→ **Set exercise**:
Rewrite every line of the records below as a JSON list of strings, one string per line, leaving out blank lines.

→ **Data shown**:

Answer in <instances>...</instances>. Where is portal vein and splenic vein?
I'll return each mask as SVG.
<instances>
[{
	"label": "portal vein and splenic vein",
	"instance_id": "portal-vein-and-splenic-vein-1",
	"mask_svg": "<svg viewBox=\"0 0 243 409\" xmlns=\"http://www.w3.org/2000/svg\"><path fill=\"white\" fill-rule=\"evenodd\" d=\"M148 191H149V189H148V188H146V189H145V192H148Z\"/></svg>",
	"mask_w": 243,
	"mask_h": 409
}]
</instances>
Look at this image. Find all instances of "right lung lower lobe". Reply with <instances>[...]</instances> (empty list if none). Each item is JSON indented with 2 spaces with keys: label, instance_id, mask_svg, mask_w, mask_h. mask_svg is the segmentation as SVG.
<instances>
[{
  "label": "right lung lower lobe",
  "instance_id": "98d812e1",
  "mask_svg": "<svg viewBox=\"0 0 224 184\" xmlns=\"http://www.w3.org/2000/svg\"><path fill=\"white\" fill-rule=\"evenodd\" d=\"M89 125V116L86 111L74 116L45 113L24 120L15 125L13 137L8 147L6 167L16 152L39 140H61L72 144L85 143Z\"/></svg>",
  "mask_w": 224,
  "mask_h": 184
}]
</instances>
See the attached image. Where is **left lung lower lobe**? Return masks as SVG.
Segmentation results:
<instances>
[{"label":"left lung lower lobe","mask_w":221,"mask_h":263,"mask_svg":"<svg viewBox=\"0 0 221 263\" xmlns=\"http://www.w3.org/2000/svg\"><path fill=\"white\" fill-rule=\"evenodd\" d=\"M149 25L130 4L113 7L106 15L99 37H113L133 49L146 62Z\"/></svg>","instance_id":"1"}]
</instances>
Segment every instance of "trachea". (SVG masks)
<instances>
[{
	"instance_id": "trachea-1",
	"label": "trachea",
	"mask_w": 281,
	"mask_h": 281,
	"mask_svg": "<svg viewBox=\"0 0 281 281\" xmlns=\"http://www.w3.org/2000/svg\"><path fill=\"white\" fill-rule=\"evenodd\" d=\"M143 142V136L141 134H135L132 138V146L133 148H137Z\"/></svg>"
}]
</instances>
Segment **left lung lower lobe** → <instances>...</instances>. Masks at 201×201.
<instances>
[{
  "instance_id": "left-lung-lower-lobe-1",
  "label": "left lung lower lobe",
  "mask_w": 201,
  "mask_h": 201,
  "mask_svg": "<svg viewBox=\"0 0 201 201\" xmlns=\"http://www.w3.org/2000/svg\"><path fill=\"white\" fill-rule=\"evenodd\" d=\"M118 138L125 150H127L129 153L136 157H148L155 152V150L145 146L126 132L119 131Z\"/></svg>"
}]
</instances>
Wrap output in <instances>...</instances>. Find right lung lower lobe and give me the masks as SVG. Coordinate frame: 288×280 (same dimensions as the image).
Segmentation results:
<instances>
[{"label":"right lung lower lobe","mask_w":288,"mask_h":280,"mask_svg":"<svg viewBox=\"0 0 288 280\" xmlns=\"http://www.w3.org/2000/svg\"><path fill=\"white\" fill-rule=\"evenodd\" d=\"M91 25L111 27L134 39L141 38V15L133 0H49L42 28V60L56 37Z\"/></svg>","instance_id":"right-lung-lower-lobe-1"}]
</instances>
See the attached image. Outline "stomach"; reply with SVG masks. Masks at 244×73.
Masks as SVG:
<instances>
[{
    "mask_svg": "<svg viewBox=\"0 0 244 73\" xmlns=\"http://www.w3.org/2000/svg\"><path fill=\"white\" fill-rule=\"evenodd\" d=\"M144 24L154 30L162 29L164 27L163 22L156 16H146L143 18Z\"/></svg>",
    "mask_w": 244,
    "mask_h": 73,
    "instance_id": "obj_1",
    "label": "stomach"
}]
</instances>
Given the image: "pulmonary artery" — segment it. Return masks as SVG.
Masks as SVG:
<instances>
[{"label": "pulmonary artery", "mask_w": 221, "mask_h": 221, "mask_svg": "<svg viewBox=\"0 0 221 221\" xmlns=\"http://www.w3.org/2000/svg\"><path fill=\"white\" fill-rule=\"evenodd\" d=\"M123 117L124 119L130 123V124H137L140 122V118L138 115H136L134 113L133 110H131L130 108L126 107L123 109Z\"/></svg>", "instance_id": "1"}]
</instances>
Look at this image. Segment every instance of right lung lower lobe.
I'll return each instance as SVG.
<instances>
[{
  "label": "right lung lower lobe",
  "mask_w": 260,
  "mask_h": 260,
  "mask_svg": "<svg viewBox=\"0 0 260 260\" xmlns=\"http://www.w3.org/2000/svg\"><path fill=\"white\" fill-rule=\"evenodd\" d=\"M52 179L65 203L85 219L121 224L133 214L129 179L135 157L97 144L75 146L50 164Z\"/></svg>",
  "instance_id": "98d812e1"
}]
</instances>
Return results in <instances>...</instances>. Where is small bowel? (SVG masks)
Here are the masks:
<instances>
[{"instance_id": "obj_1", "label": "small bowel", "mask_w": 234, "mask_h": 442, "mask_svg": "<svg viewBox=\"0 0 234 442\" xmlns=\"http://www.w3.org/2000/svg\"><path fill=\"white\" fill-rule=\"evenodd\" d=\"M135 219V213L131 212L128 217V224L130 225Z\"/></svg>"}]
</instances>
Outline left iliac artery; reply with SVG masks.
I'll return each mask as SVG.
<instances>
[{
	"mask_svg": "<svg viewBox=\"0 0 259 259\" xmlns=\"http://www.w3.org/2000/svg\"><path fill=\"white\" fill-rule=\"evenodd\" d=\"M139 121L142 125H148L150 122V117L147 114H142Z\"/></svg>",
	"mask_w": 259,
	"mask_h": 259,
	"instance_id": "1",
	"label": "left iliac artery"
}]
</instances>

→ **Response to the task**:
[
  "Answer in <instances>...</instances>. Where is portal vein and splenic vein?",
  "I'll return each mask as SVG.",
  "<instances>",
  "[{",
  "\t\"label\": \"portal vein and splenic vein\",",
  "\t\"instance_id\": \"portal-vein-and-splenic-vein-1\",",
  "\t\"mask_svg\": \"<svg viewBox=\\\"0 0 243 409\\\" xmlns=\\\"http://www.w3.org/2000/svg\\\"><path fill=\\\"white\\\" fill-rule=\\\"evenodd\\\" d=\\\"M148 191H149V189H148V188H146V189H145V192H148Z\\\"/></svg>\",",
  "\t\"mask_w\": 243,",
  "\t\"mask_h\": 409",
  "}]",
  "</instances>",
  "Look at this image. Find all instances of \"right lung lower lobe\". Reply with <instances>[...]</instances> (empty list if none). Each item is JSON indented with 2 spaces with keys: label, instance_id, mask_svg, mask_w, mask_h. mask_svg is the segmentation as SVG.",
  "<instances>",
  "[{",
  "  \"label\": \"right lung lower lobe\",",
  "  \"instance_id\": \"98d812e1\",",
  "  \"mask_svg\": \"<svg viewBox=\\\"0 0 224 184\\\" xmlns=\\\"http://www.w3.org/2000/svg\\\"><path fill=\\\"white\\\" fill-rule=\\\"evenodd\\\" d=\\\"M89 125V116L86 111L74 116L45 113L24 120L15 125L13 137L8 147L6 167L16 152L39 140H61L72 144L85 143Z\\\"/></svg>\",",
  "  \"mask_w\": 224,",
  "  \"mask_h\": 184",
  "}]",
  "</instances>",
  "See the attached image. Where is **left lung lower lobe**? Return masks as SVG.",
  "Segmentation results:",
  "<instances>",
  "[{\"label\":\"left lung lower lobe\",\"mask_w\":221,\"mask_h\":263,\"mask_svg\":\"<svg viewBox=\\\"0 0 221 263\\\" xmlns=\\\"http://www.w3.org/2000/svg\\\"><path fill=\\\"white\\\" fill-rule=\\\"evenodd\\\" d=\\\"M149 25L130 4L113 7L106 15L99 37H113L133 49L146 62Z\\\"/></svg>\",\"instance_id\":\"1\"}]",
  "</instances>",
  "Segment every instance of \"trachea\". (SVG masks)",
  "<instances>",
  "[{",
  "\t\"instance_id\": \"trachea-1\",",
  "\t\"label\": \"trachea\",",
  "\t\"mask_w\": 281,",
  "\t\"mask_h\": 281,",
  "\t\"mask_svg\": \"<svg viewBox=\\\"0 0 281 281\\\" xmlns=\\\"http://www.w3.org/2000/svg\\\"><path fill=\\\"white\\\" fill-rule=\\\"evenodd\\\" d=\\\"M143 142V136L141 134H135L132 138V146L133 148H137Z\\\"/></svg>\"",
  "}]",
  "</instances>",
  "Segment **left lung lower lobe** → <instances>...</instances>. Masks at 201×201.",
  "<instances>",
  "[{",
  "  \"instance_id\": \"left-lung-lower-lobe-1\",",
  "  \"label\": \"left lung lower lobe\",",
  "  \"mask_w\": 201,",
  "  \"mask_h\": 201,",
  "  \"mask_svg\": \"<svg viewBox=\\\"0 0 201 201\\\" xmlns=\\\"http://www.w3.org/2000/svg\\\"><path fill=\\\"white\\\" fill-rule=\\\"evenodd\\\" d=\\\"M118 138L125 150H127L129 153L136 157H148L155 152V150L145 146L126 132L119 131Z\\\"/></svg>\"",
  "}]",
  "</instances>",
  "Wrap output in <instances>...</instances>. Find right lung lower lobe and give me the masks as SVG. Coordinate frame: 288×280 (same dimensions as the image).",
  "Segmentation results:",
  "<instances>",
  "[{\"label\":\"right lung lower lobe\",\"mask_w\":288,\"mask_h\":280,\"mask_svg\":\"<svg viewBox=\\\"0 0 288 280\\\" xmlns=\\\"http://www.w3.org/2000/svg\\\"><path fill=\\\"white\\\" fill-rule=\\\"evenodd\\\" d=\\\"M91 25L111 27L134 39L141 38V15L133 0H49L42 28V60L56 37Z\\\"/></svg>\",\"instance_id\":\"right-lung-lower-lobe-1\"}]",
  "</instances>",
  "See the attached image. Outline \"stomach\"; reply with SVG masks. Masks at 244×73.",
  "Masks as SVG:",
  "<instances>",
  "[{",
  "    \"mask_svg\": \"<svg viewBox=\\\"0 0 244 73\\\" xmlns=\\\"http://www.w3.org/2000/svg\\\"><path fill=\\\"white\\\" fill-rule=\\\"evenodd\\\" d=\\\"M144 24L154 30L162 29L164 27L163 22L156 16H146L143 18Z\\\"/></svg>\",",
  "    \"mask_w\": 244,",
  "    \"mask_h\": 73,",
  "    \"instance_id\": \"obj_1\",",
  "    \"label\": \"stomach\"",
  "}]",
  "</instances>",
  "Given the image: \"pulmonary artery\" — segment it. Return masks as SVG.",
  "Masks as SVG:",
  "<instances>",
  "[{\"label\": \"pulmonary artery\", \"mask_w\": 221, \"mask_h\": 221, \"mask_svg\": \"<svg viewBox=\\\"0 0 221 221\\\" xmlns=\\\"http://www.w3.org/2000/svg\\\"><path fill=\\\"white\\\" fill-rule=\\\"evenodd\\\" d=\\\"M123 117L124 119L130 123V124H137L140 122V118L138 115H136L134 113L133 110H131L130 108L126 107L123 109Z\\\"/></svg>\", \"instance_id\": \"1\"}]",
  "</instances>",
  "Look at this image. Segment every instance of right lung lower lobe.",
  "I'll return each instance as SVG.",
  "<instances>",
  "[{",
  "  \"label\": \"right lung lower lobe\",",
  "  \"mask_w\": 260,",
  "  \"mask_h\": 260,",
  "  \"mask_svg\": \"<svg viewBox=\\\"0 0 260 260\\\" xmlns=\\\"http://www.w3.org/2000/svg\\\"><path fill=\\\"white\\\" fill-rule=\\\"evenodd\\\" d=\\\"M52 179L65 203L85 219L121 224L133 214L129 179L135 157L97 144L75 146L50 164Z\\\"/></svg>\",",
  "  \"instance_id\": \"98d812e1\"",
  "}]",
  "</instances>",
  "Return results in <instances>...</instances>. Where is small bowel? (SVG masks)",
  "Here are the masks:",
  "<instances>",
  "[{\"instance_id\": \"obj_1\", \"label\": \"small bowel\", \"mask_w\": 234, \"mask_h\": 442, \"mask_svg\": \"<svg viewBox=\\\"0 0 234 442\\\" xmlns=\\\"http://www.w3.org/2000/svg\\\"><path fill=\\\"white\\\" fill-rule=\\\"evenodd\\\" d=\\\"M135 219V213L131 212L128 217V224L130 225Z\\\"/></svg>\"}]",
  "</instances>",
  "Outline left iliac artery; reply with SVG masks.",
  "I'll return each mask as SVG.",
  "<instances>",
  "[{",
  "\t\"mask_svg\": \"<svg viewBox=\\\"0 0 259 259\\\" xmlns=\\\"http://www.w3.org/2000/svg\\\"><path fill=\\\"white\\\" fill-rule=\\\"evenodd\\\" d=\\\"M139 121L142 125H148L150 122V117L147 114H142Z\\\"/></svg>\",",
  "\t\"mask_w\": 259,",
  "\t\"mask_h\": 259,",
  "\t\"instance_id\": \"1\",",
  "\t\"label\": \"left iliac artery\"",
  "}]",
  "</instances>"
]